The consoles are only part of the story, the other half is the games themselves. From the early days of the ‘Pong’ game developers have taken us to worlds of adventure, racing, puzzles, logic, sport among others and it is in these games that many a collector’s dreams are followed. Individual games can sell in for excess of £10,000 in the collector’s market. Do you have a hidden dust covered copy of ‘Air Raid’ for the 1970’s Atari 2600 or the 1990 Nintendo World Championship on the NES platform?????? In these, value is driven by rarity but what have been the most popular games ever sold? Who remembers the world of colourful tiles? Yes, ‘Tetris’ with over 500 million copies sold worldwide, is a leading contender along with ‘cubes’ of the world of Minecraft. 

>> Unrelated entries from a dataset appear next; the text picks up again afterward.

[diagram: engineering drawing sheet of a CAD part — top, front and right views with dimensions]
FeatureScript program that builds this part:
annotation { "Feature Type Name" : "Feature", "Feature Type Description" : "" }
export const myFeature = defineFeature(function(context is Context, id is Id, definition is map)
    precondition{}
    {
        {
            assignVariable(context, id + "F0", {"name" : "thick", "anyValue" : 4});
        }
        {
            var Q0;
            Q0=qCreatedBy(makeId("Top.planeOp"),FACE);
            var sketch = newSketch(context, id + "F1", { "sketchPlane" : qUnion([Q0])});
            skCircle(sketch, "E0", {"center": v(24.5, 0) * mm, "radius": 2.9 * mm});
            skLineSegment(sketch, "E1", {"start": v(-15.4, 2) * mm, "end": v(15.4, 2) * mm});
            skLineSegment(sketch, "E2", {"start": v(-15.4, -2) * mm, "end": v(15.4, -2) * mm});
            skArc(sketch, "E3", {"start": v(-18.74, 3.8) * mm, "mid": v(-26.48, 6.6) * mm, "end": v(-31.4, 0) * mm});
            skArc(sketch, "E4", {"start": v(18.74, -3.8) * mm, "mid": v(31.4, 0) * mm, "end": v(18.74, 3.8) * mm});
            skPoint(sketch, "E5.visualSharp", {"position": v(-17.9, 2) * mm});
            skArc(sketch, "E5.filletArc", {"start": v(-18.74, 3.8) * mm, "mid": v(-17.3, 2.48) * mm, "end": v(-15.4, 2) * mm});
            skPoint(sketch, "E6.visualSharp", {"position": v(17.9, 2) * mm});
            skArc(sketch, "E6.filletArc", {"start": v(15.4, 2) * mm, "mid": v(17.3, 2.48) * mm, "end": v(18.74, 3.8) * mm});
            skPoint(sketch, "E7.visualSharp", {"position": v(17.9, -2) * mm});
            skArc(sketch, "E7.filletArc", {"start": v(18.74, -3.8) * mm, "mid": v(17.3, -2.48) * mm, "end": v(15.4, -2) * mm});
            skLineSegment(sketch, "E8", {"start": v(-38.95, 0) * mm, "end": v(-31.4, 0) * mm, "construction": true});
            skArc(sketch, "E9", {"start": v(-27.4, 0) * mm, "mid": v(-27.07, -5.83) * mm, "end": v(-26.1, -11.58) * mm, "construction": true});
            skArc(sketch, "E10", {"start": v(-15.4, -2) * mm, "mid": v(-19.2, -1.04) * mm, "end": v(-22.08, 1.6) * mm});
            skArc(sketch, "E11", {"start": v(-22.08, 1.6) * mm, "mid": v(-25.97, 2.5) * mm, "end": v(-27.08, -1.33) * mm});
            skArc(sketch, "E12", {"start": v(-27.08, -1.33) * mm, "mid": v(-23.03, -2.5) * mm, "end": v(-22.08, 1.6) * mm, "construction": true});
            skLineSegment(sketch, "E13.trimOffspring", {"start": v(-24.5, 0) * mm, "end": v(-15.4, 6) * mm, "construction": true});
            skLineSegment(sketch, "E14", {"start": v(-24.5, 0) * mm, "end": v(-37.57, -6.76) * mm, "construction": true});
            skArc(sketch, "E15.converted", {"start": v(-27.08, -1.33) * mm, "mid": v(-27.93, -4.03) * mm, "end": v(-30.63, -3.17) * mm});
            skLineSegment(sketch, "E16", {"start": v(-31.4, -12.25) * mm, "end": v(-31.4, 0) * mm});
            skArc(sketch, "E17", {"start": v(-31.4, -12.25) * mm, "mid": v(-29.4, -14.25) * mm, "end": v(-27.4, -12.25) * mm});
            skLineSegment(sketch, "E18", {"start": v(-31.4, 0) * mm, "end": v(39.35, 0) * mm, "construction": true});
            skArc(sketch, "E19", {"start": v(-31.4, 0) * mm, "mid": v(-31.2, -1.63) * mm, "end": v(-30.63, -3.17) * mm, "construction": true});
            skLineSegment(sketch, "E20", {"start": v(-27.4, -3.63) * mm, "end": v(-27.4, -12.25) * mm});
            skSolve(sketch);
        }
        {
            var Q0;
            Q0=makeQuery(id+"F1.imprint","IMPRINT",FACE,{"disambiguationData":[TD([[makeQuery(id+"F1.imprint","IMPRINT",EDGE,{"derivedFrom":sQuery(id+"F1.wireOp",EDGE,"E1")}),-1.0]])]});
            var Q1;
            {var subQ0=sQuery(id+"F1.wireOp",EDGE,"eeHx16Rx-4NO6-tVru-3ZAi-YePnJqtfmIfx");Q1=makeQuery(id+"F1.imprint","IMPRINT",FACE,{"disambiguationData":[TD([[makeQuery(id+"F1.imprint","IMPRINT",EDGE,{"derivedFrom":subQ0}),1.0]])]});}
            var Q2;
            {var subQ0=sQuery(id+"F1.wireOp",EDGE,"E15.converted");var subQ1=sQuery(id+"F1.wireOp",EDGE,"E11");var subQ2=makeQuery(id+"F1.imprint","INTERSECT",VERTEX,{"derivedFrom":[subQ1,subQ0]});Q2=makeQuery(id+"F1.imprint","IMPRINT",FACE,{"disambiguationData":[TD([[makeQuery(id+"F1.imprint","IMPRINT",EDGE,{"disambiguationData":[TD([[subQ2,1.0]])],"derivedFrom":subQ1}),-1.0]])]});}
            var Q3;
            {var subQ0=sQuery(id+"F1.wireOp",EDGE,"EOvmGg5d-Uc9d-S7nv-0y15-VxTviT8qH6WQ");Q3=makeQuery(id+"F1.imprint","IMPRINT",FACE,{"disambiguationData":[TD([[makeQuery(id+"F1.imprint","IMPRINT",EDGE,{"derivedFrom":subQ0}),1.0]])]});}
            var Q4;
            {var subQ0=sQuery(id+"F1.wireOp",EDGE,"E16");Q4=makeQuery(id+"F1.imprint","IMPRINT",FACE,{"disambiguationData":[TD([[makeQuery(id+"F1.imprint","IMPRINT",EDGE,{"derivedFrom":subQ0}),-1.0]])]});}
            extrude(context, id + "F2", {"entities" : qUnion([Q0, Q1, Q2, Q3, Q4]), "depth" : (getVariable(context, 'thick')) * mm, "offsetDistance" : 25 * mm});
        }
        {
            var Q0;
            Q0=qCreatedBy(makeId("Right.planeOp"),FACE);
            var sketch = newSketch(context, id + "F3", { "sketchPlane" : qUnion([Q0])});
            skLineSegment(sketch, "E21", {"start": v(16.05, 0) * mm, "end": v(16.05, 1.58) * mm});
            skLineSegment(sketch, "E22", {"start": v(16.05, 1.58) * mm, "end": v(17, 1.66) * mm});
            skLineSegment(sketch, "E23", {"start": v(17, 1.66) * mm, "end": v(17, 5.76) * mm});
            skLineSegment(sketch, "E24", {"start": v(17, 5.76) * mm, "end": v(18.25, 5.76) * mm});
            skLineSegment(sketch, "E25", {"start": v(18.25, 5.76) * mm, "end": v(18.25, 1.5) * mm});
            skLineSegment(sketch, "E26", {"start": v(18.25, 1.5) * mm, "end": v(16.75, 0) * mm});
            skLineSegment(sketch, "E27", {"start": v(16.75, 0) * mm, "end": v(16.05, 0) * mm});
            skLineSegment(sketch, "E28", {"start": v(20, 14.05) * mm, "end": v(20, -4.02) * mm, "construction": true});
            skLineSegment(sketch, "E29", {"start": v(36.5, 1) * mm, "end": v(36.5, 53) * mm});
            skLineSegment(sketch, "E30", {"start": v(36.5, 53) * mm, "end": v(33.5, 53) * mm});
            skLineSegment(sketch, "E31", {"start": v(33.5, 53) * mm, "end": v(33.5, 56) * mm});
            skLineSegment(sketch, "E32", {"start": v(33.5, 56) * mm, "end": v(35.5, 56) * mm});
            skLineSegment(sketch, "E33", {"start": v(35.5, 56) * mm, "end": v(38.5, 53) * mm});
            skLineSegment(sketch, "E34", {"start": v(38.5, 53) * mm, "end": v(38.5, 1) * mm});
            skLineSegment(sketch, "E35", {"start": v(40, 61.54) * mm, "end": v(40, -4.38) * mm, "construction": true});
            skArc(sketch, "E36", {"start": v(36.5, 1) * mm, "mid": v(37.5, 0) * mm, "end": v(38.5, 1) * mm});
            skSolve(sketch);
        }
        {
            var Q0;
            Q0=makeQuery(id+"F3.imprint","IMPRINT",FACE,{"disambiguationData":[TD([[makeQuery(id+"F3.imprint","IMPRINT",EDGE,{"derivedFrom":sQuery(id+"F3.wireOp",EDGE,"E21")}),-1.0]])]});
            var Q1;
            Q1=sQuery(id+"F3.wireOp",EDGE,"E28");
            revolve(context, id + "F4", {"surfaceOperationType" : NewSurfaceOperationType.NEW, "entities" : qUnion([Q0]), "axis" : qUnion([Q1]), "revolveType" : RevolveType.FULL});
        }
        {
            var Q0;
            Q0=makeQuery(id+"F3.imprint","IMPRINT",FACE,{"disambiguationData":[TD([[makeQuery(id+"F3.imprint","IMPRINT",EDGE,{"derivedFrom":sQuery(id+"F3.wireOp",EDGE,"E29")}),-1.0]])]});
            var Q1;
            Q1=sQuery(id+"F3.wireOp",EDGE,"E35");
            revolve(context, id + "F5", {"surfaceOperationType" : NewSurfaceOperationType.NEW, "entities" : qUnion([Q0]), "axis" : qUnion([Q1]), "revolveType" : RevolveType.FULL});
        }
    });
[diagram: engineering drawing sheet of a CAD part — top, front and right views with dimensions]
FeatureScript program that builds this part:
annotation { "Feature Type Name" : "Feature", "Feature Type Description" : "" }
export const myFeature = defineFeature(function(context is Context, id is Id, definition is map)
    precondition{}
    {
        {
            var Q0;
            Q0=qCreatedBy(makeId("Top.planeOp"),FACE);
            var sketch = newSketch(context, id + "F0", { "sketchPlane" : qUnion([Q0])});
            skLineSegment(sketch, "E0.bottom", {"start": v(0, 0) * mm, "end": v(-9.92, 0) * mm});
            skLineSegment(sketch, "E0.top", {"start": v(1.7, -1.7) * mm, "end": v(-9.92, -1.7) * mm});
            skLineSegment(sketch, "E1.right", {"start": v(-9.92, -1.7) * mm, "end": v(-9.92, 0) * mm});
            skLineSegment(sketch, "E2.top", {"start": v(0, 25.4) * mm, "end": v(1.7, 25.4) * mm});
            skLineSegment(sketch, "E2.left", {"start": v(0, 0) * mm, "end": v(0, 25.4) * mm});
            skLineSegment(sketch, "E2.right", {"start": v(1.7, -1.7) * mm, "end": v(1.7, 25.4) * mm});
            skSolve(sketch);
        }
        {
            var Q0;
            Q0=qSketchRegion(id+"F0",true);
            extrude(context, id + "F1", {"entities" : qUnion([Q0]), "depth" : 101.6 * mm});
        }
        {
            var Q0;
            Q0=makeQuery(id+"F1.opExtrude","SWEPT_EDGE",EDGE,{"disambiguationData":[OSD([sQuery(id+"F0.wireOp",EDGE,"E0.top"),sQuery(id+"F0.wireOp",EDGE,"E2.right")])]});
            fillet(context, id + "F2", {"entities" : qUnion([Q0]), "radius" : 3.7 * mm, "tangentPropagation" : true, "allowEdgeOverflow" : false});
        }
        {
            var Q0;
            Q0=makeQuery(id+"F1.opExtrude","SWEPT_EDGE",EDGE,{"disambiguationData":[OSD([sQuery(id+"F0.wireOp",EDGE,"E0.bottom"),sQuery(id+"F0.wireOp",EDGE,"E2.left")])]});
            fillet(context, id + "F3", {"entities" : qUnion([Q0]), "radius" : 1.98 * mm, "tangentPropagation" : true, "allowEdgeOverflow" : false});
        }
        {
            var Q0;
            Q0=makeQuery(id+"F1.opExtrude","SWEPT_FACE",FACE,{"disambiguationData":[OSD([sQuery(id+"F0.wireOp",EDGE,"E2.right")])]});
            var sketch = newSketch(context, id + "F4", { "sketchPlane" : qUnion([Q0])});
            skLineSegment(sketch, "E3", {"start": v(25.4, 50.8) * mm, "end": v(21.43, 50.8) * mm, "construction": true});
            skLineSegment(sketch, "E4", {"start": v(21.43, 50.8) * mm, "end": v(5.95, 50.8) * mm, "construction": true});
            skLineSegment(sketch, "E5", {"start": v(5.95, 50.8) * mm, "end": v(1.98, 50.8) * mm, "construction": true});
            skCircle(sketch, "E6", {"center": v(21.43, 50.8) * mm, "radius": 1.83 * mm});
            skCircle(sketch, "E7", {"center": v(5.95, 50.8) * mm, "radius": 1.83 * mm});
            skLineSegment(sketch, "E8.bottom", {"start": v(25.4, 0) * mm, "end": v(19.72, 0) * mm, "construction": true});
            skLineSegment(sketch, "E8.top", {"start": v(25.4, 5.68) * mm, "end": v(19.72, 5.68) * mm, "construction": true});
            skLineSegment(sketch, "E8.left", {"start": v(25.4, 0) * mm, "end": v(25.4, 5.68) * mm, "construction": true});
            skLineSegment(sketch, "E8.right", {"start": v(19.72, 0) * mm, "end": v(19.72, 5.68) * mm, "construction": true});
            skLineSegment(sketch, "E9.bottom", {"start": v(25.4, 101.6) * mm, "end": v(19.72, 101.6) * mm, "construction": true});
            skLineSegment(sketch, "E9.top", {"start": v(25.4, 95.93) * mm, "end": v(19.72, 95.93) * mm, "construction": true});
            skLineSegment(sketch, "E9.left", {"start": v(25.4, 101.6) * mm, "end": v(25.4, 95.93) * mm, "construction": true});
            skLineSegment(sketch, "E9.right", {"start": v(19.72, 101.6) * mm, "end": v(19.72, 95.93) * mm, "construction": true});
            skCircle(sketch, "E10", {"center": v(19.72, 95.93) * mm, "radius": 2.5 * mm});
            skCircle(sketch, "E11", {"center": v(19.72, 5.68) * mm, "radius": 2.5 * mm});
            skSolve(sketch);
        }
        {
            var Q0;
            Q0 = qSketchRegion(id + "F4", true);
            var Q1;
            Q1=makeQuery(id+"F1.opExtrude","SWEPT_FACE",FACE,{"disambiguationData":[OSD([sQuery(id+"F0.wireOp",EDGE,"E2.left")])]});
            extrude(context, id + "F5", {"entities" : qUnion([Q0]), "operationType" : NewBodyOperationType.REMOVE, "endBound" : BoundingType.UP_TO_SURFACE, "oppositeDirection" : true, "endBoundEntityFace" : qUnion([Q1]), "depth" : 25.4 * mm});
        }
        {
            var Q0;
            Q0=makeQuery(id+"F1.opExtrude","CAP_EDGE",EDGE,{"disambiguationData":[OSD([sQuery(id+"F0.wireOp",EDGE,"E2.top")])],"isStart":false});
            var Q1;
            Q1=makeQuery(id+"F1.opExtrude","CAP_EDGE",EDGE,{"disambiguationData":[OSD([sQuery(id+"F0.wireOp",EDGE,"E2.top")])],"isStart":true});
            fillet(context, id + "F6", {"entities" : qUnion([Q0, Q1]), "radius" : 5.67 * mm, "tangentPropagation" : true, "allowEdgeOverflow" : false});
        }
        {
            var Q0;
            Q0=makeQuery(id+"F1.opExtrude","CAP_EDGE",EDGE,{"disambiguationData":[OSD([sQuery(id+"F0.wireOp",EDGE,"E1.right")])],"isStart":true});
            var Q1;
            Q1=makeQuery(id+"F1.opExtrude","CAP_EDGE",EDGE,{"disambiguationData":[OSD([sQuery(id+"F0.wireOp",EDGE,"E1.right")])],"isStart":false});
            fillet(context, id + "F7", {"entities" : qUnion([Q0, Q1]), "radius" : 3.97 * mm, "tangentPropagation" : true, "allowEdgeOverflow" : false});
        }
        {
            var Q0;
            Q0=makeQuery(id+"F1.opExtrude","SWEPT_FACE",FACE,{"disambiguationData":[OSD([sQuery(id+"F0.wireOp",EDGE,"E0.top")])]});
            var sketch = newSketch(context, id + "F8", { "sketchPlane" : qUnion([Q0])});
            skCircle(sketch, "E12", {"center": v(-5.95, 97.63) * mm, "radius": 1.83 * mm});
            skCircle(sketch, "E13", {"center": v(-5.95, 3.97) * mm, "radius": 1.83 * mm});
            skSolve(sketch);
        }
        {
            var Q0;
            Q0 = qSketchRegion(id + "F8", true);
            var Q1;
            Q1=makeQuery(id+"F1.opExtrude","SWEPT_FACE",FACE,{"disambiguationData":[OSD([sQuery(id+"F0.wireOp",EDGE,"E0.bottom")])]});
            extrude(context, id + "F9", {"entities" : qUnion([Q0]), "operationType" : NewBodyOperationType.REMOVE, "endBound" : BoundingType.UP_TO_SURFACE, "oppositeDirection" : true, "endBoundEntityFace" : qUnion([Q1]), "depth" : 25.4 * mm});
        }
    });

If you are drawn back to the world of ‘retro technology’ a number of top tips may help clarify your thinking:-

  1. Always try to ensure the items you buy are working and complete. 
  2. Try to buy with original packaging intact especially if are thinking investment rather than ‘play’. Cables and instructions are often missing.  
  3. If the consideration is long term investment buy the items no one else is buying 
  4. Look out for promotional packaging or bundle deals that may have a short retail shelf life.
  5. ….and games currently on the up in value Cool World on Super Nintendo, Tintin Destination Adventure on original Playstation or what about Amazing Penguin on Gameboy…

The overriding advice as with all collecting hobbies is – enjoy it – as for your authors personal favourite – ‘Goldeneye’ on the Nintendo 64 – ‘I will be with you in a minute Miss Moneypenny, just got to finish level 3!’

The 20th February 2020 sees a specialist auction of Retro Technology taking place at Sheffield Auction Gallery where the likes of Super Mario, Grand Theft Auto, X-Box, Playstation, Atari, ZX Spectrum, Saga game Gear, Super Mario among others are being offered for auction. 

“The technology may be simpler, however, re-living the ‘gaming dramas’ of our youth is becoming more and more popular.” Commented Auction Gallery specialist cataloguer – James Mettam.